Le cours du pétrole est aujourd'hui élevé ; le prix du baril, qui était à 50 dollars il y a encore quelques mois, a bondi récemment. C'est la principale cause d'augmentation de l'inflation. Raison de plus pour se libérer des hydrocarbures et accélérer la transition écologique.

Je confirme qu'il y aura un point de prélèvements obligatoires en moins d'ici à 2022. Il faut retrancher le cinquième de point supplémentaire de prélèvements obligatoires lié à France Compétences, qui explique l'écart que vous avez mentionné.

Le suramortissement, Madame Rabault, sera proposé par amendement, comme le Premier ministre s'y était engagé. Il sera centré sur les PME du secteur industriel, sa durée sera de deux ans, il concernera la robotisation et la transformation numérique des entreprises, le taux sera fixé à 30 % et il entraînera une dépense de 150 à 180 millions d'euros.

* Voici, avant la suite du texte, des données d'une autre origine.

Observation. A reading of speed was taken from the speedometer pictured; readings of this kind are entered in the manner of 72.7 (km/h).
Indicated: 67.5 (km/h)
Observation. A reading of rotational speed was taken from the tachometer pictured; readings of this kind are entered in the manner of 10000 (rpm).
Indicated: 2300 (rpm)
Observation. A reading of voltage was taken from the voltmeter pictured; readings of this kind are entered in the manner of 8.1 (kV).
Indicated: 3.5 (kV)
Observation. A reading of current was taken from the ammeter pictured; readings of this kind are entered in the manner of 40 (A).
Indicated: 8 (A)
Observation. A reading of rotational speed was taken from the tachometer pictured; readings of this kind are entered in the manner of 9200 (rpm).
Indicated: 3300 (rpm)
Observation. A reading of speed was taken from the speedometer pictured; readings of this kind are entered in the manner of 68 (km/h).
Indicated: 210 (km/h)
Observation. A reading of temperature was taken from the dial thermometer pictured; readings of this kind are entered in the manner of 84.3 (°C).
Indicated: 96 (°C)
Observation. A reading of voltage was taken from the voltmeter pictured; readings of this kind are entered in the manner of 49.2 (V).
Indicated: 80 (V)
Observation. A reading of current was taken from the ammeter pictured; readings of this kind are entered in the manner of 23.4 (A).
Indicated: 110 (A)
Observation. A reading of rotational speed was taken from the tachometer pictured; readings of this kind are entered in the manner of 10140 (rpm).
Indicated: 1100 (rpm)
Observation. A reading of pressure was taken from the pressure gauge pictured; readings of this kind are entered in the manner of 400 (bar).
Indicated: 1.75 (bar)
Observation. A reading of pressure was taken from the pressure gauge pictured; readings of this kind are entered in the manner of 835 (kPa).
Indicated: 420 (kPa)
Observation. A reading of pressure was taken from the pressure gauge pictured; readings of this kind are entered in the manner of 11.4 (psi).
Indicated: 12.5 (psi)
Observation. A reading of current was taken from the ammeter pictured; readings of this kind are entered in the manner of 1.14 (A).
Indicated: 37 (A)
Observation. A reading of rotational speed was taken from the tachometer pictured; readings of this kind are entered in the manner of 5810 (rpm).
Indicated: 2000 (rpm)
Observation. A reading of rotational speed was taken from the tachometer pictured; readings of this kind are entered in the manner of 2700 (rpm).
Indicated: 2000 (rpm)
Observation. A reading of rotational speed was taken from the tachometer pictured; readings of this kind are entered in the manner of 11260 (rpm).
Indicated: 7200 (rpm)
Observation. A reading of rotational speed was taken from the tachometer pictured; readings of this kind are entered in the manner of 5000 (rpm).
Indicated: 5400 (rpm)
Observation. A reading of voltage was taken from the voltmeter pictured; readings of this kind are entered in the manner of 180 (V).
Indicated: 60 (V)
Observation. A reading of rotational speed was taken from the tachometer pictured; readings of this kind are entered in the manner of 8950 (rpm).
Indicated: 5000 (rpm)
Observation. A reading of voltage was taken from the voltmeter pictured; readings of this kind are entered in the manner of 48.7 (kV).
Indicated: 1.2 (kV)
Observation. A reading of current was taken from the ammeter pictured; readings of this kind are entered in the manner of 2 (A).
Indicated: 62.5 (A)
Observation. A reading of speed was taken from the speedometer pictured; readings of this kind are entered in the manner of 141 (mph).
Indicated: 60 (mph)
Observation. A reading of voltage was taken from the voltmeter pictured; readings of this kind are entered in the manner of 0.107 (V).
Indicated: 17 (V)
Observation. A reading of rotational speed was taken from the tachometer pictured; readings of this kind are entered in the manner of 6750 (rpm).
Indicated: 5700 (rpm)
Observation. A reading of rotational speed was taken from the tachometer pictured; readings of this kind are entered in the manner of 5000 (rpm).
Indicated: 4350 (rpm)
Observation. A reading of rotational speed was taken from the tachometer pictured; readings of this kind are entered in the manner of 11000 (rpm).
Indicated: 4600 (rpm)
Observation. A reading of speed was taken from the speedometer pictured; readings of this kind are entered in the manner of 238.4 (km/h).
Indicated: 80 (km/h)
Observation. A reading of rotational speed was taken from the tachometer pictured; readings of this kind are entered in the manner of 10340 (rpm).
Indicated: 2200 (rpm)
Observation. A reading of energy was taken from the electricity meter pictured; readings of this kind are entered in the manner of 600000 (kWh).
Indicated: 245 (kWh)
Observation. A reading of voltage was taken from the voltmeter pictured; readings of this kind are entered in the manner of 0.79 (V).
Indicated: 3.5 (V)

MM. Coquerel et Roussel me permettront de leur faire une réponse conjointe : oui, nous conduisons une politique de l'offre. Les politiques précédentes ne nous ont pas permis d'avoir un niveau de croissance élevé ni de sortir de l'endettement massif, qu'elles ont au contraire accéléré, ni de baisser les impôts. Il est temps d'essayer une politique différente, une politique de l'offre. Je ne considère pas que ce soit un échec quand je vois que le chômage décline, même s'il faudrait qu'il baisse plus rapidement, et que cela nous permet de réduire dette, dépenses et prélèvements obligatoires sur la durée du quinquennat. L'échec de l'autre politique peut se constater par un seul chiffre, celui du déficit commercial de la France. Nous ne sommes pas condamnés à avoir un déficit commercial aussi important ; au début des années 2000, nous n'étions pas en déficit.

Changeons de politique pour renforcer la compétitivité de notre pays, avoir des entreprises plus profitables qui investissent davantage et innovent. Le niveau de marge de nos entreprises, 31 %, est l'un des plus faibles des pays de l'OCDE. Il faut donc alléger la fiscalité sur le capital, ce que nous faisons, pour que nos entreprises aient plus de marges pour investir, innover, avoir de meilleurs produits, exporter, rétablir la balance commerciale et créer des emplois.